**What to produce**: Could you write out the lines below exactly, beginning with the first and finishing with the one that contains "чувствовать, когда примите 5-HTP."?

**Records for this exercise**:
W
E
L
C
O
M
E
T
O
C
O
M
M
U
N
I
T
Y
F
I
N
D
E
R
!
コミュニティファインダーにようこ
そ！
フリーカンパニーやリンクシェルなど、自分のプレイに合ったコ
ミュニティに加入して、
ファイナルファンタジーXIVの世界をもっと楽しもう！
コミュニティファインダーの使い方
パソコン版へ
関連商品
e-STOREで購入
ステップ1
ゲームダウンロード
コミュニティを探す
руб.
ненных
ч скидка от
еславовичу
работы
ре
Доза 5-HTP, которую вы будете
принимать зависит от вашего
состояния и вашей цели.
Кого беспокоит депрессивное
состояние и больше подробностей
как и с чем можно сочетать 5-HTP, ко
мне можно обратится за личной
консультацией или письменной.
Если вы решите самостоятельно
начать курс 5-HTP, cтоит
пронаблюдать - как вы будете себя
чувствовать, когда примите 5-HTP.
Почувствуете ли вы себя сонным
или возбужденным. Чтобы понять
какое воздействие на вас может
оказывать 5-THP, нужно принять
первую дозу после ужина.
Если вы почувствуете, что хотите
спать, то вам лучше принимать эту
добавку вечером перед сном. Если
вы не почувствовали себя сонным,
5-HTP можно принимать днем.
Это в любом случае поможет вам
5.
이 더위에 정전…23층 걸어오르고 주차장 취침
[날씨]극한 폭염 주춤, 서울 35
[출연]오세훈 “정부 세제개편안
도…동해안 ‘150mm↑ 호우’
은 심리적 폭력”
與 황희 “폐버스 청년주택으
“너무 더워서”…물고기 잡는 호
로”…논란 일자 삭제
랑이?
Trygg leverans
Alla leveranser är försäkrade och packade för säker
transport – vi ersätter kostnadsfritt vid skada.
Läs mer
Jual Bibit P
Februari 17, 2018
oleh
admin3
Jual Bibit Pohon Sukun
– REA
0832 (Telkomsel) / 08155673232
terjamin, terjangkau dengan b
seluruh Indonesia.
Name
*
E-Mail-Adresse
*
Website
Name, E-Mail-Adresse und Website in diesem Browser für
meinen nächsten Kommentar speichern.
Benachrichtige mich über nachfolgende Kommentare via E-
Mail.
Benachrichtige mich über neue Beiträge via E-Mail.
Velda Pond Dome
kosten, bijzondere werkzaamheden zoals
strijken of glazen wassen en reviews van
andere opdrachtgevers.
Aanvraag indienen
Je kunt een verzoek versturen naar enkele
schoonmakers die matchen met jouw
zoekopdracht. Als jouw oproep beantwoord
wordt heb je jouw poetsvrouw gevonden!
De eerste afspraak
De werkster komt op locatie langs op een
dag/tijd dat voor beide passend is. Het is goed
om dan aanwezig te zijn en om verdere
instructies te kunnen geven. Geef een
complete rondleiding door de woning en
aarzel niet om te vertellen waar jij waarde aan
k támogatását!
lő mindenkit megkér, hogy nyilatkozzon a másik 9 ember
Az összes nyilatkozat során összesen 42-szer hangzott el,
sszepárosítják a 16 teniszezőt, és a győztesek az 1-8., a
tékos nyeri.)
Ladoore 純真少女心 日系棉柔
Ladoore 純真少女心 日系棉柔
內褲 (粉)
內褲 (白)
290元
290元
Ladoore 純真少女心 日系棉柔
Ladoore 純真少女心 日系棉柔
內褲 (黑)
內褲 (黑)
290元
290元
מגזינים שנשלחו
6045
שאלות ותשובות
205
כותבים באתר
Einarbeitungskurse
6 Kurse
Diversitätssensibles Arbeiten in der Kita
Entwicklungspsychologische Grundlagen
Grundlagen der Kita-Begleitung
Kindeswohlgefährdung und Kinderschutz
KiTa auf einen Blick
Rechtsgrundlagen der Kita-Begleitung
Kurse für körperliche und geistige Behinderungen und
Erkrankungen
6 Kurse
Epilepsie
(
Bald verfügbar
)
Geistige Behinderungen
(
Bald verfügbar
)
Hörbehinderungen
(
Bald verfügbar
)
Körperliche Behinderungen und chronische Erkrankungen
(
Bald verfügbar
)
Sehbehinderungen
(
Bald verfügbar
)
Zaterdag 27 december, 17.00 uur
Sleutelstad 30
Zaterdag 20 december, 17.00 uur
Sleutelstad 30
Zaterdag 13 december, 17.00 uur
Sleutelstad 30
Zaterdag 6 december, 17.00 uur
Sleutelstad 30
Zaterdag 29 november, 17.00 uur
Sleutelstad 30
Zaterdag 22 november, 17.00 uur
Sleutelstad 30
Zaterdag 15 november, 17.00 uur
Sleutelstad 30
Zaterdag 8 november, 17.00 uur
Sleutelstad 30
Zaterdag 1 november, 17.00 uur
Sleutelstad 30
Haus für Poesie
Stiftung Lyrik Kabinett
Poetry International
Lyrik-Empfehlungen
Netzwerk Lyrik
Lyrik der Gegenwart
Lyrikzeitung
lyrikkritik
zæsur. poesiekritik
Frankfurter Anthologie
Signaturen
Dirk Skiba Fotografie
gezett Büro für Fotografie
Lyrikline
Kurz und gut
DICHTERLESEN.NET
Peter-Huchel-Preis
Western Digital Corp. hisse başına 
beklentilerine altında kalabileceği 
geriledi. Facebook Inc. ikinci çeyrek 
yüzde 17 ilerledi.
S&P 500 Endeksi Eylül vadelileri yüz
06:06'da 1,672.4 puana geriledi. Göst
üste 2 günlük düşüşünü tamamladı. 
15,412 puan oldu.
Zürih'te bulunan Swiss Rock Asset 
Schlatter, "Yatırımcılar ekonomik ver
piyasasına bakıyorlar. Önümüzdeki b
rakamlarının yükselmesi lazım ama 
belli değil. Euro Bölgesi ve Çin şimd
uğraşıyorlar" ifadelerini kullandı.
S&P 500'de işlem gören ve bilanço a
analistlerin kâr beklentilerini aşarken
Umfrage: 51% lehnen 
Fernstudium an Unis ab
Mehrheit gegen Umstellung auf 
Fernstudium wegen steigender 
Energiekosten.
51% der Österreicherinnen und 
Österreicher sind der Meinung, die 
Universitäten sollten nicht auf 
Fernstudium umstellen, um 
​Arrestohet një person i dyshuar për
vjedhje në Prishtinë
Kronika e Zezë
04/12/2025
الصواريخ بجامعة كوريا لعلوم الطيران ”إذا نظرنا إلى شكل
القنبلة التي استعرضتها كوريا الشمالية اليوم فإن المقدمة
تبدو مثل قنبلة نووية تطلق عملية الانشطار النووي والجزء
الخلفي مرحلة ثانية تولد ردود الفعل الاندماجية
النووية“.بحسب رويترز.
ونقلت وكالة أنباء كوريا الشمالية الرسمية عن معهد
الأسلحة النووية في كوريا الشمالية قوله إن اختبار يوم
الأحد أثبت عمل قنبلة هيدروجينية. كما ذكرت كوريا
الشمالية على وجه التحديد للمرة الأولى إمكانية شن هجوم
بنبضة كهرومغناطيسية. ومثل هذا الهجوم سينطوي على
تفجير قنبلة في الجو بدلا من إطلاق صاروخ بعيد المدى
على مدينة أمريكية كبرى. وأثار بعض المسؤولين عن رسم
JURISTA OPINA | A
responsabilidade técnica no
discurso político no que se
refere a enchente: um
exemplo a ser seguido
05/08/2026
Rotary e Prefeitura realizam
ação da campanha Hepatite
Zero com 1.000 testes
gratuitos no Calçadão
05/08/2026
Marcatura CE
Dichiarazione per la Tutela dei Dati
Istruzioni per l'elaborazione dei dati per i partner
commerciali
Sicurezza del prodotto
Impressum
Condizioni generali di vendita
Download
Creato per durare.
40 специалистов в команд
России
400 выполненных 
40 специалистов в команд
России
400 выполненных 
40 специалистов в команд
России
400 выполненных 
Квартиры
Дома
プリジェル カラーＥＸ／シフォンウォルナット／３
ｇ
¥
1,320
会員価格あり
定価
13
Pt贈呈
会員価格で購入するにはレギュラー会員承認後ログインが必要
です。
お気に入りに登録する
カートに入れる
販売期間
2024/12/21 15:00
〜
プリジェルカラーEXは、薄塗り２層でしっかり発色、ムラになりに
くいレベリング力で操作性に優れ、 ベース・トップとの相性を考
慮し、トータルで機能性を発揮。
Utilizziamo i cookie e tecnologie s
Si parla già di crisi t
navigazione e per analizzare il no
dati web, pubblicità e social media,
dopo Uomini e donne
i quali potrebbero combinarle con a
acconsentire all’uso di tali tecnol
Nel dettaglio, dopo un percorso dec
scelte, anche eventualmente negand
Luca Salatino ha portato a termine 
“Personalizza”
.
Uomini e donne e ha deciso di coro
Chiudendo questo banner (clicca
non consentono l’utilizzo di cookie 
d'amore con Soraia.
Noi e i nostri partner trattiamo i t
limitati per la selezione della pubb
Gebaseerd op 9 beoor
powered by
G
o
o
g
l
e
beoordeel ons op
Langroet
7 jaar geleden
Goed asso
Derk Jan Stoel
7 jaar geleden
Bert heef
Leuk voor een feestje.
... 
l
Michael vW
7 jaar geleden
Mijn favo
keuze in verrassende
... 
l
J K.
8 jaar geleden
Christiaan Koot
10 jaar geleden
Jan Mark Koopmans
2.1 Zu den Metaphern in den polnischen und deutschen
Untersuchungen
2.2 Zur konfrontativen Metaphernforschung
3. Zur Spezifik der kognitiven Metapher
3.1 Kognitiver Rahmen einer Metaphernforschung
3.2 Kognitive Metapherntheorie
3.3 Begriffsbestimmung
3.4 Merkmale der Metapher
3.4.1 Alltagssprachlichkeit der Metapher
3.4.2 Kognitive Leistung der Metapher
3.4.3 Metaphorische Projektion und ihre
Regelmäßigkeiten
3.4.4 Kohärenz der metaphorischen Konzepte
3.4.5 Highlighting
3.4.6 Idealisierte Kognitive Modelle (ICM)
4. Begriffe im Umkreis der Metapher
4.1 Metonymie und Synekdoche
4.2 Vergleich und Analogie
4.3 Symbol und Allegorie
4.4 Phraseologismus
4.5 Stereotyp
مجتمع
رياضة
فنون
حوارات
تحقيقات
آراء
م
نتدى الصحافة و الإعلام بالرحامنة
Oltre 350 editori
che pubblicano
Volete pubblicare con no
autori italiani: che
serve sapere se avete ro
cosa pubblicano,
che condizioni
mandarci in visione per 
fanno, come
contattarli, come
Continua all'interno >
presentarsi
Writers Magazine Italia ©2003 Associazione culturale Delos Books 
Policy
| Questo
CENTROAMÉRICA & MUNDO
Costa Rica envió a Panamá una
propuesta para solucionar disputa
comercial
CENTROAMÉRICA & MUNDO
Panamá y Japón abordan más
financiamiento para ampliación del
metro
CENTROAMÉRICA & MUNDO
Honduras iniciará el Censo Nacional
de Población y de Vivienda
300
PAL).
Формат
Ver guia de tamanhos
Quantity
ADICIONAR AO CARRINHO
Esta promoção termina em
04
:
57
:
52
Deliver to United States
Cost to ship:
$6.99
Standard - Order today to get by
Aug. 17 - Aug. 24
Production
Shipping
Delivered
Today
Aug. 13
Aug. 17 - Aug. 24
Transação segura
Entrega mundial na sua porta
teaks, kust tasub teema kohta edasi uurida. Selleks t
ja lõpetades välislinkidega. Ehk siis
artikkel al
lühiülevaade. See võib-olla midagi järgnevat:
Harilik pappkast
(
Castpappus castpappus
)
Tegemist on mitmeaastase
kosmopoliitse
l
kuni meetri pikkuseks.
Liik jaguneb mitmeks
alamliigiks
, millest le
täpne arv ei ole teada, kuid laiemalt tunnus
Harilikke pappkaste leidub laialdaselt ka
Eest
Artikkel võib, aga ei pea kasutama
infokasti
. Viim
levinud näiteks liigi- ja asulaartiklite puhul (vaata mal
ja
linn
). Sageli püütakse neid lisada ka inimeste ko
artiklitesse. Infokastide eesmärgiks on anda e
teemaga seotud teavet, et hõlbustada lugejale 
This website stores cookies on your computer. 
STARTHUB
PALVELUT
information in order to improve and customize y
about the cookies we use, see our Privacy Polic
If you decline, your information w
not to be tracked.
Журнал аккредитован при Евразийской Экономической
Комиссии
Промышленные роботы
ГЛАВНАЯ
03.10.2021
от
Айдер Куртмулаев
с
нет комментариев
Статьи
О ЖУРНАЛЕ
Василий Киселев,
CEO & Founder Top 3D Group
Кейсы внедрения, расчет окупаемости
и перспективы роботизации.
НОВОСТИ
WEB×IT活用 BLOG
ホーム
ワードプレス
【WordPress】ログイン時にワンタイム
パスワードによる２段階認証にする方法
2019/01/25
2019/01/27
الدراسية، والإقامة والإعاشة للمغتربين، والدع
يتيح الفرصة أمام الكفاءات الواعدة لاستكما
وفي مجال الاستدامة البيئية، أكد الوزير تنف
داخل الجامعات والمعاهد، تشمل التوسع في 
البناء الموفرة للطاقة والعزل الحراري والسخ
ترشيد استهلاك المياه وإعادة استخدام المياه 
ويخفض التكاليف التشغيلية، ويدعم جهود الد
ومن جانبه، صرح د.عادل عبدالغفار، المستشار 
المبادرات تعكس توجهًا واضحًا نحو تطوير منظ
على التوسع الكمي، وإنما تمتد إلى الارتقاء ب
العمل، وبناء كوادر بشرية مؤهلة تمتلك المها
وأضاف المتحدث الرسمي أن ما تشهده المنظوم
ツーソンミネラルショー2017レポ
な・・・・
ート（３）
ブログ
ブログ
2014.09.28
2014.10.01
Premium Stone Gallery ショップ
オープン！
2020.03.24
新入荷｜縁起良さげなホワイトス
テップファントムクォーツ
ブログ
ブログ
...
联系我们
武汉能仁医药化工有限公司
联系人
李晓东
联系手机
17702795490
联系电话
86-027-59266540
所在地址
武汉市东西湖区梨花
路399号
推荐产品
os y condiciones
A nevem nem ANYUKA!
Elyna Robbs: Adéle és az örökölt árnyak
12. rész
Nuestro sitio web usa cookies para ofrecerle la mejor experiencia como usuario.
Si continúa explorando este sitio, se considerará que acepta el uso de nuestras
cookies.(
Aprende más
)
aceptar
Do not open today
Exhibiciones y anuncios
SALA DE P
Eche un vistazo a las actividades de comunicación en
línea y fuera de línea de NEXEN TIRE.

**Response below**:
W
E
L
C
O
M
E
T
O
C
O
M
M
U
N
I
T
Y
F
I
N
D
E
R
!
コミュニティファインダーにようこ
そ！
フリーカンパニーやリンクシェルなど、自分のプレイに合ったコ
ミュニティに加入して、
ファイナルファンタジーXIVの世界をもっと楽しもう！
コミュニティファインダーの使い方
パソコン版へ
関連商品
e-STOREで購入
ステップ1
ゲームダウンロード
コミュニティを探す
руб.
ненных
ч скидка от
еславовичу
работы
ре
Доза 5-HTP, которую вы будете
принимать зависит от вашего
состояния и вашей цели.
Кого беспокоит депрессивное
состояние и больше подробностей
как и с чем можно сочетать 5-HTP, ко
мне можно обратится за личной
консультацией или письменной.
Если вы решите самостоятельно
начать курс 5-HTP, cтоит
пронаблюдать - как вы будете себя
чувствовать, когда примите 5-HTP.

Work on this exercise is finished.